Department of Clinical Laboratory Technology, Faculty of Medical Science, Juntendo University, Chiba, Japan.
Department of Clinical Laboratory Medicine, Juntendo University Graduate School of Medicine, Tokyo, Japan.
PLoS One. 2024 Aug 22;19(8):e0291887. doi: 10.1371/journal.pone.0291887. eCollection 2024.
Seizures are increasingly being recognized as the hallmark of Alzheimer's disease (AD). Neuronal hyperactivity can be a consequence of neuronal damage caused by abnormal amyloid β (Aß) depositions. However, it can also be a cell-autonomous phenomenon causing AD by Aß-independent mechanisms. Various studies using animal models have shown that Ca2+ is released from the endoplasmic reticulum (ER) via type 1 inositol triphosphate receptors (InsP3R1s) and ryanodine receptors (RyRs). To investigate which is the main pathophysiological mechanism in human neurons, we measured Ca2+ signaling in neural cells derived from three early-onset AD patients harboring Presenilin-1 variants (PSEN1 p.A246E, p.L286V, and p.M146L). Of these, it has been reported that PSEN1 p.A246E and p.L286V did not produce a significant amount of abnormal Aß. We found all PSEN1-mutant neurons, but not wild-type, caused abnormal Ca2+-bursts in a manner dependent on the calcium channel, Ryanodine Receptor 2 (RyR2). Indeed, carvedilol, an RyR2 inhibitor, and VK-II-86, an analog of carvedilol without the β-blocking effects, sufficiently eliminated the abnormal Ca2+ bursts. In contrast, Dantrolene, an inhibitor of RyR1 and RyR3, and Xestospongin c, an IP3R inhibitor, did not attenuate the Ca2+-bursts. The Western blotting showed that RyR2 expression was not affected by PSEN1 p.A246E, suggesting that the variant may activate the RyR2. The RNA-Seq data revealed that ER-stress responsive genes were increased, and mitochondrial Ca2+-transporter genes were decreased in PSEN1A246E cells compared to the WT neurons. Thus, we propose that aberrant Ca2+ signaling is a key link between human pathogenic PSEN1 variants and cell-intrinsic hyperactivity prior to deposition of abnormal Aß, offering prospects for the development of targeted prevention strategies for at-risk individuals.
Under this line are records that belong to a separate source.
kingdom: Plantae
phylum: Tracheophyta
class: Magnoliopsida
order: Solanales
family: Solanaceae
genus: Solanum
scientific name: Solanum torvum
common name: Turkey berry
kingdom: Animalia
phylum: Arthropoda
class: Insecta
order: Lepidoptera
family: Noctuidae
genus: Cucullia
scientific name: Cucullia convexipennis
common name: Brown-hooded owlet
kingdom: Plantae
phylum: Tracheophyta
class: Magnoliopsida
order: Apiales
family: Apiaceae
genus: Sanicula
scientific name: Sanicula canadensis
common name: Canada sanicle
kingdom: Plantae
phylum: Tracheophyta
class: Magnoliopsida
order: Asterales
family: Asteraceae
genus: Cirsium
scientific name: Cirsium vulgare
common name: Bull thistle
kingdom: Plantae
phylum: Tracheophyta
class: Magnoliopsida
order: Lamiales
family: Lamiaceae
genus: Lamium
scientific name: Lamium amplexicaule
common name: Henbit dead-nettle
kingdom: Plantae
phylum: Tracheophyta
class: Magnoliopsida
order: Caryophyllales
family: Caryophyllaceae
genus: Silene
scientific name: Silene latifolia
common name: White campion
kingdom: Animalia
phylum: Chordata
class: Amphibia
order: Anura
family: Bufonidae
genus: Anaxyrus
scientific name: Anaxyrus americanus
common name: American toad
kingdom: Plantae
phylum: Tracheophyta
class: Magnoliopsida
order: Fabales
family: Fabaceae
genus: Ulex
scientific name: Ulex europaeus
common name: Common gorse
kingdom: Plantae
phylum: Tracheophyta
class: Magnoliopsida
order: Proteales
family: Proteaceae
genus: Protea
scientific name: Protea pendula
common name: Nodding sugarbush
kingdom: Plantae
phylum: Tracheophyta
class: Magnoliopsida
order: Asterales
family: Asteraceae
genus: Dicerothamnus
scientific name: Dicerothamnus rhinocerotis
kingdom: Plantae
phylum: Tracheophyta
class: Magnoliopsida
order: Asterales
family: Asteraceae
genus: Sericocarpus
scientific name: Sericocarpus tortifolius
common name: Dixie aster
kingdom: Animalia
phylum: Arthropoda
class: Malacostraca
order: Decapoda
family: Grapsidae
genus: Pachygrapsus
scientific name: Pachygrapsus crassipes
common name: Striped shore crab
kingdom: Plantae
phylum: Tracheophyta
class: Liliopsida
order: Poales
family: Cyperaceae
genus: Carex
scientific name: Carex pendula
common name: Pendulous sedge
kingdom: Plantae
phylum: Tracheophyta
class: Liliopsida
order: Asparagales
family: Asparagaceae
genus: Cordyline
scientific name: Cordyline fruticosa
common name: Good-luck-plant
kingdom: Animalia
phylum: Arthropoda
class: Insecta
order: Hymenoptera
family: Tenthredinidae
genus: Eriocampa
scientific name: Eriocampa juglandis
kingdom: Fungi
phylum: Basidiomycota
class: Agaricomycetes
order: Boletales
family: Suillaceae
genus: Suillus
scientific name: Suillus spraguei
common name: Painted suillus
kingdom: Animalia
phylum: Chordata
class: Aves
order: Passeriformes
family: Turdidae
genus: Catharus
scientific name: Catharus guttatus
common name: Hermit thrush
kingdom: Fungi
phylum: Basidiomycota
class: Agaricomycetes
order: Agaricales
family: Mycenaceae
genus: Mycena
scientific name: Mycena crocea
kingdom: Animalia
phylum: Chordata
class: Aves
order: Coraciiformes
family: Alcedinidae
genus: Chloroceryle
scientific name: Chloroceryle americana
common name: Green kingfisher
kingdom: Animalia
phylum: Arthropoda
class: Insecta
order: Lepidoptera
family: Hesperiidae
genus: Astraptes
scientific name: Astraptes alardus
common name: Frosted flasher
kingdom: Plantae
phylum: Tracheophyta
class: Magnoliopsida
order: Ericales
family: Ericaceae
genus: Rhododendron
癫痫发作越来越被认为是阿尔茨海默病(AD)的标志。神经元活性亢进可能是由异常淀粉样β(Aβ)沉积引起的神经元损伤的后果。然而,它也可能是一种通过 Aβ 独立机制引起 AD 的细胞自主性现象。使用动物模型的各种研究表明,Ca2+通过 1 型肌醇三磷酸受体(InsP3R1s)和兰尼碱受体(RyRs)从内质网(ER)中释放出来。为了研究哪种是人类神经元的主要病理生理机制,我们测量了来自携带早发性 AD 患者 Presenilin-1 变体(PSEN1 p.A246E、p.L286V 和 p.M146L)的神经细胞中的 Ca2+信号。其中,据报道 PSEN1 p.A246E 和 p.L286V 没有产生大量异常的 Aβ。我们发现所有 PSEN1 突变神经元,但不是野生型神经元,以依赖于钙通道兰尼碱受体 2(RyR2)的方式引起异常的 Ca2+-爆发。事实上,RyR2 抑制剂 carvedilol 和没有β-阻断作用的 carvedilol 类似物 VK-II-86 足以消除异常的 Ca2+爆发。相比之下,RyR1 和 RyR3 的抑制剂 Dantrolene 以及 IP3R 抑制剂 Xestospongin c 并没有减弱 Ca2+-爆发。Western blotting 显示 RyR2 表达不受 PSEN1 p.A246E 的影响,表明该变体可能激活了 RyR2。RNA-Seq 数据显示,与 WT 神经元相比,PSEN1A246E 细胞中 ER 应激反应基因增加,而线粒体 Ca2+转运基因减少。因此,我们提出异常的 Ca2+信号是人类致病性 PSEN1 变体与异常 Aβ沉积前细胞内活性亢进之间的关键联系,为高危个体的靶向预防策略的发展提供了前景。